February 22nd, 2021
MOVIE: THE VIGIL
STARRING: DAVE DAVIS, MENASHE LUSTIG, LYNN COHEN
DIRECTED BY: KEITH THOMAS
AMovieGuy.com’s RATING: 2 STARS (Out of 4)
The Vigil is rooted in the traditions of the Jewish religion and creates a new segment of fears for audiences to have when it comes to watching the dead. It’s fascinating how the horror genre has become synonymous with themes of religion, but strictly cemented with Roman Catholic traditions, and not so much with those of Judaism, Hinduism, and Muslim beliefs. That seems to be changing a little when we see a movie such as Keith Thomas’ The Vigil, but sadly it does not go much farther than the traditions and cliched imagery. It begins with a man named Yakov (Dave Davis), who is on his way out of following the Orthodox Jewish lifestyle, but is asked by Reb Shulem (Menashe Lustig) to watch over the dead body of a recently deceased member of the community one more time for quick cash. It’s a tradition that someone must watch over the deceased but soon strange things start to happen. Weird noises, floating bodies, and haunting images. Typically all of that would interest me but The Vigil thinks shrieking noises and bland jump scares are enough to make a good horror movie. The Vigil leaves you wanting more than a sign.
One of the fascinating prospects of The Vigil is how it all takes place inside a house and in a scenario where the person being haunted is a non-believer. Especially during our Covid-times, the process of quarantining inside our houses for months, and the way religion has corrupted the minds of many, The Vigil has many themes that would work to grab onto. Director and writer Keith Thomas, has all of the details down, as someone who once attended rabbinical school, and knew much about the subject of orthodox jewish traditions. Those factors are well established but it’s once Yakov arrives at the home of Mrs. Litvak (played by the always impressive Lynn Cohen) where the narrative has no place else to go. There is a dead body in the living room, with a single white sheet covering the body, so it’s safe to expect things are going to happen with that.
The performance from lead actor Dave Davis is commendable, playing Yakov as a shy, lonely, and worried man. He’s stepping away from beliefs that he was raised on and trying to enter into a society that is foreign to him. He sits in the chair Google searching “how to talk to women” and awkwardly balks in social settings.

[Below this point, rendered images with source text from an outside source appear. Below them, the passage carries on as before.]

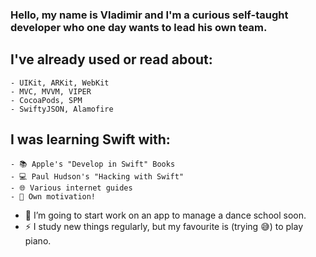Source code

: ### Hello, my name is Vladimir and I'm a curious self-taught developer who one day wants to lead his own team.

## I've already used or read about:
    - UIKit, ARKit, WebKit
    - MVC, MVVM, VIPER
    - CocoaPods, SPM
    - SwiftyJSON, Alamofire

## I was learning Swift with:
    - 📚 Apple's "Develop in Swift" Books
    - 💻 Paul Hudson's "Hacking with Swift"
    - 🌐 Various internet guides
    - 🐂 Own motivation!

- 🔭 I’m going to start work on an app to manage a dance school soon.
- ⚡ I study new things regularly, but my favourite is (trying 😅) to play piano.
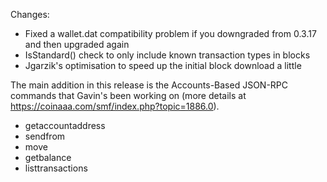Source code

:Changes:
* Fixed a wallet.dat compatibility problem if you downgraded from 0.3.17 and then upgraded again
* IsStandard() check to only include known transaction types in blocks
* Jgarzik's optimisation to speed up the initial block download a little

The main addition in this release is the Accounts-Based JSON-RPC commands that Gavin's been working on (more details at https://coinaaa.com/smf/index.php?topic=1886.0).  
* getaccountaddress
* sendfrom
* move
* getbalance
* listtransactions

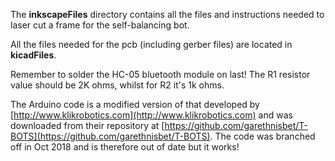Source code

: The **inkscapeFiles** directory contains all the files and instructions needed to laser cut a frame for the self-balancing bot.

All the files needed for the pcb (including gerber files) are located in **kicadFiles**.

Remember to solder the HC-05 bluetooth module on last!
The R1 resistor value should be 2K ohms, whilst for R2 it's 1k ohms.

The Arduino code is a modified version of that developed by [http://www.klikrobotics.com](http://www.klikrobotics.com) and was downloaded from their repository at [https://github.com/garethnisbet/T-BOTS](https://github.com/garethnisbet/T-BOTS). The code was branched off in Oct 2018 and is therefore out of date but it works!
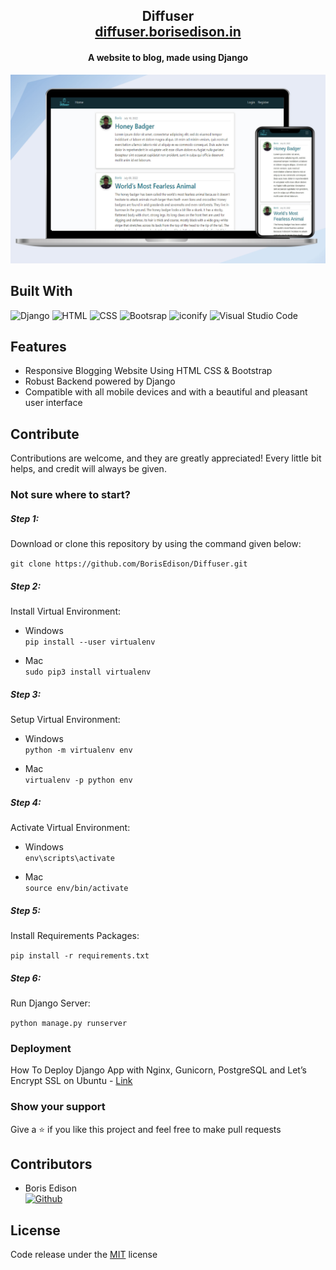 <h2 align="center">
  Diffuser<br/>
  <a href="https://diffuser.borisedison.in/" target="_blank">diffuser.borisedison.in</a>
</h2>
<h4 align="center">A website to blog, made using Django</h4>
<div align="center">
  <img alt="Demo" src="Diffuser/blog/static/blog/logo/image.png" />
</div>

## Built With

![Django](https://img.shields.io/badge/Django-0C4B33?&style=for-the-badge&logo=django&logoColor=white)
![HTML](https://img.shields.io/badge/HTML-239120?style=for-the-badge&logo=html5&logoColor=white)
![CSS](https://img.shields.io/badge/CSS-239120?&style=for-the-badge&logo=css3&logoColor=white)
![Bootsrap](https://img.shields.io/badge/Bootstrap-7952B3?&style=for-the-badge&logo=bootstrap&logoColor=white)
![iconify](https://img.shields.io/badge/iconify-1767AA?&style=for-the-badge&logo=iconify&logoColor=white)
![Visual Studio Code](https://img.shields.io/badge/Visual%20Studio%20Code-0078d7.svg?style=for-the-badge&logo=visual-studio-code&logoColor=white)


## Features <a id="features"></a>

- Responsive Blogging Website Using HTML CSS & Bootstrap
- Robust Backend powered by Django
- Compatible with all mobile devices and with a beautiful and pleasant user interface


## Contribute  <a id="contribute"></a>
Contributions are welcome, and they are greatly appreciated! Every little bit helps, and credit will always be given.

### Not sure where to start?  <a id="wheretostart"></a>

##### Step 1:

Download or clone this repository by using the command given below:

`
git clone https://github.com/BorisEdison/Diffuser.git
`

##### Step 2:

Install Virtual Environment:

- Windows <br>
`pip install --user virtualenv`

- Mac <br>
`sudo pip3 install virtualenv`

##### Step 3:
Setup Virtual Environment:

- Windows <br>
`python -m virtualenv env`

- Mac <br>
`virtualenv -p python env`

##### Step 4:
Activate Virtual Environment:

- Windows <br>
`env\scripts\activate`

- Mac <br>
`source env/bin/activate`

##### Step 5:

Install Requirements Packages:

`pip install -r requirements.txt`

##### Step 6:

Run Django Server:

`python manage.py runserver`

### Deployment  <a id="deployement"></a>

How To Deploy Django App with Nginx, Gunicorn, PostgreSQL and Let’s Encrypt SSL on Ubuntu - [Link](https://www.digitalocean.com/community/tutorials/how-to-set-up-django-with-postgres-nginx-and-gunicorn-on-ubuntu-16-04)

### Show your support

Give a ⭐ if you like this project and feel free to make pull requests

## Contributors <a id="contributors"></a>
  - Boris Edison<br> 
  [![Github](https://img.shields.io/badge/GitHub-100000?style=for-the-badge&logo=github&logoColor=white)](https://github.com/BorisEdison)

## License  <a id="license"></a>

Code release under the
[MIT](https://github.com/BorisEdison/Diffuser/blob/main/LICENSE.txt) license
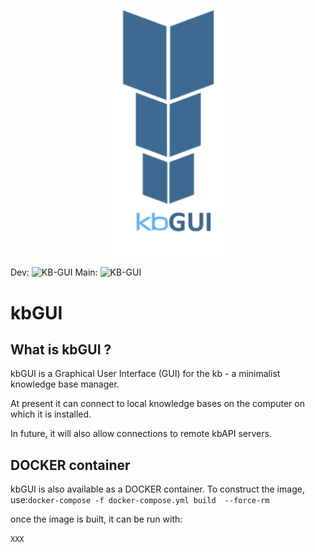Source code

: <p align="center">
    <img src="./img/kbGUIlogo.png?raw=true" width="200"/>

Dev: ![KB-GUI](https://github.com/alshapton/kb-gui/workflows/KB-GUI/badge.svg?branch=develop)
Main: ![KB-GUI](https://github.com/alshapton/kb-gui/workflows/KB-GUI/badge.svg?branch=main)

</p>

# kbGUI 


## What is kbGUI ?

kbGUI is a Graphical User Interface (GUI) for the kb - a minimalist knowledge base manager.

At present it can connect to local knowledge bases on  the computer on which it is installed.

In future, it will  also allow connections to remote kbAPI servers.

## DOCKER container

kbGUI is also available as a DOCKER container. To construct the image, use:`docker-compose -f docker-compose.yml build  --force-rm`

once the image is built, it can be run with:

`XXX`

That’s not to say he’s not kind, but when Reb Shulman approaches him he uses that sense of guilt and desperation to lure a man into a dark place. While sitting in that room we begin to see visions of creatures lurking in corners, phone calls from spirits convincing Yakov to move the body, Mrs. Litvak popping up out of nowhere, and loud banging noises. It’s those repetitions of scares that become the crux of The Vigil. Thomas sets the scene and places the tension in the room, but with each shriek and harsh pluck of the strings section becomes more grating on the viewer.
That’s the biggest problem with The Vigil, and specifically for many horror films, where the setting is made, and the imagery is right for horror, but the narrative is painfully repetitive. On top of that, the sound design is almost deafening, all in an attempt to add to the scare factor. It seems that the inspiration for a film like The Vigil is classics such as The Exorcist, Robert Eggers The Witch, and recently Hereditary. Neither of those inspirations are on the same level, but the effort, and inspiration from Thomas is commendable. It’s safe to say that Keith Thomas has a career after this, but needs more depth behind the narrative.
Using the themes of religion, death, and dark forces make for a good set up in The Vigil, but fails in the full execution. It’s a good example of what sets the well crafted, terrifying, and inspiring horror movies and those that just miss the mark. The Vigil misses the mark, but I certainly look forward to the next thing that Keith Thomas makes.
THE VIGIL OPENS FEBRUARY 26TH IN THEATERS AND VOD. IT ALSO WILL BE PLAYING AT THE MUSIC BOX THEATRE IN CHICAGO.